One could argue that this may leave the punter at a financial disadvantage since you'll be forking out around ten quid for a short CD. Not so. "Plumb" is worth the money, possibly even with another fiver slapped on top of the retail price (although let's not take the piss, eh lads)

Rather than continue with the overall straight-forward structures of the 2010 double-set, the brothers Brewis have plunged head-first into abstract time-signatures, lyrical fragments and a healthy dose of stop-start twitchiness that might have failed in other hands, but here it all makes perfect sense. The first few songs might not grasp you by the proverbials but, by song number 4, the erudite "A New Town", doubts are zapped and we're on our way to another fine Field Music assemblage. "A Prelude to Pilgrim Street" is a short but sweet interlude of barely 2 minutes, Be-Bop Deluxe without the solos, "Guillotine" fades in, gently bobs and weaves before turning into one of "Plumb's" highlights and "So Long Then" is a moody soundtrack to a coastal town lashed with waves, before it too skips off on a tangent. If you don't wiggle your buttocks to "Just Like Everyone Else" (surely a single), you are officially dead.
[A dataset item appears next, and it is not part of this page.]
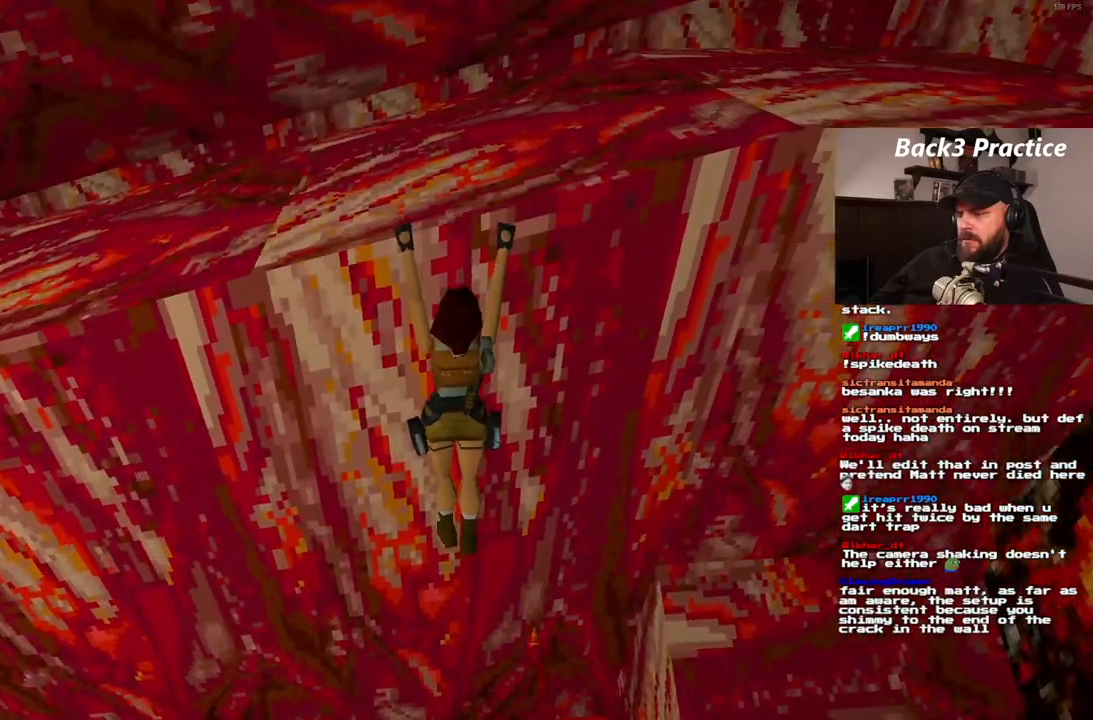
{"dt_ms": 500, "buttons": ["CROSS"], "left_stick": "center", "right_stick": "center", "events": []}
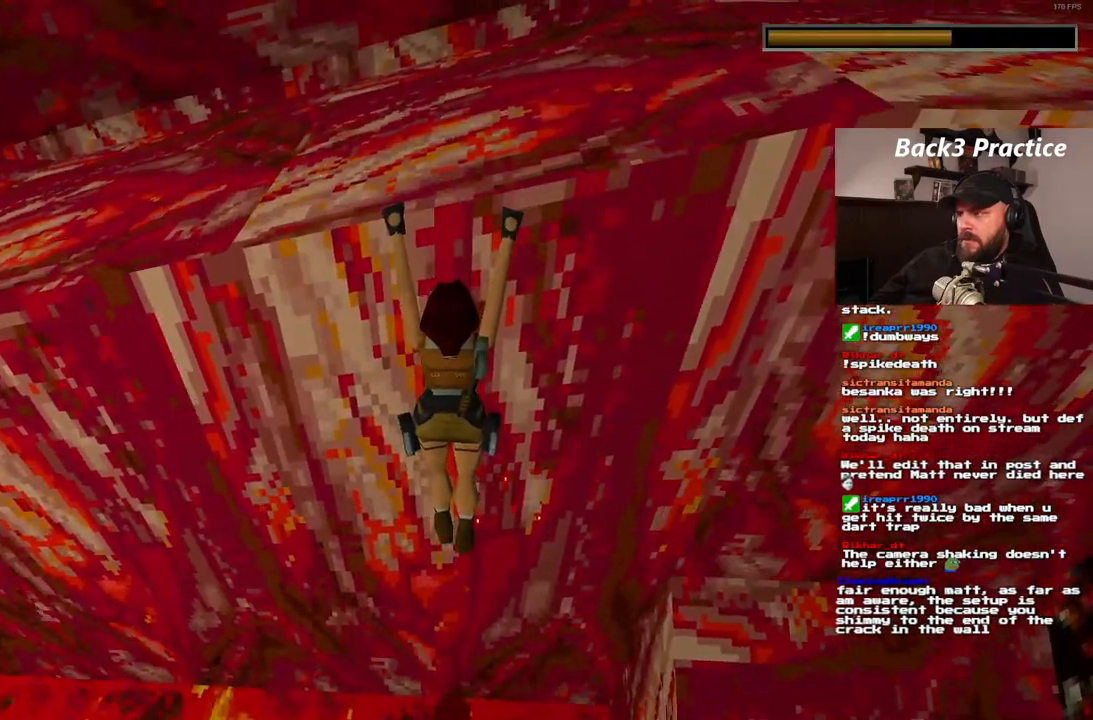
{"dt_ms": 500, "buttons": ["CROSS", "DPAD_RIGHT"], "left_stick": "center", "right_stick": "center", "events": [[100, "DPAD_RIGHT", "down"]]}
We also get undiluted XTC riffing on "Is This The Picture?", before an insistent piano-motif and gorgeous strings unveil the heart of "From Hide and Seek to Heartache". By which time, I have succumbed. Yes Field Music, you've done it again - you've set out your stall, displayed your finest newest trinkets and I've just agreed to embrace those jewels with clutched fists. And that's before hearing the 40-second acapella piece, "How Many More Times?". In fact, if there was any justice in this bleak and bland musical world, Sunderland's artiest siblings would be walking away with every conceivable award, rightly aimed at them for the plum job they've done on "Plumb". And it's short enough to replay again and again. Masterful.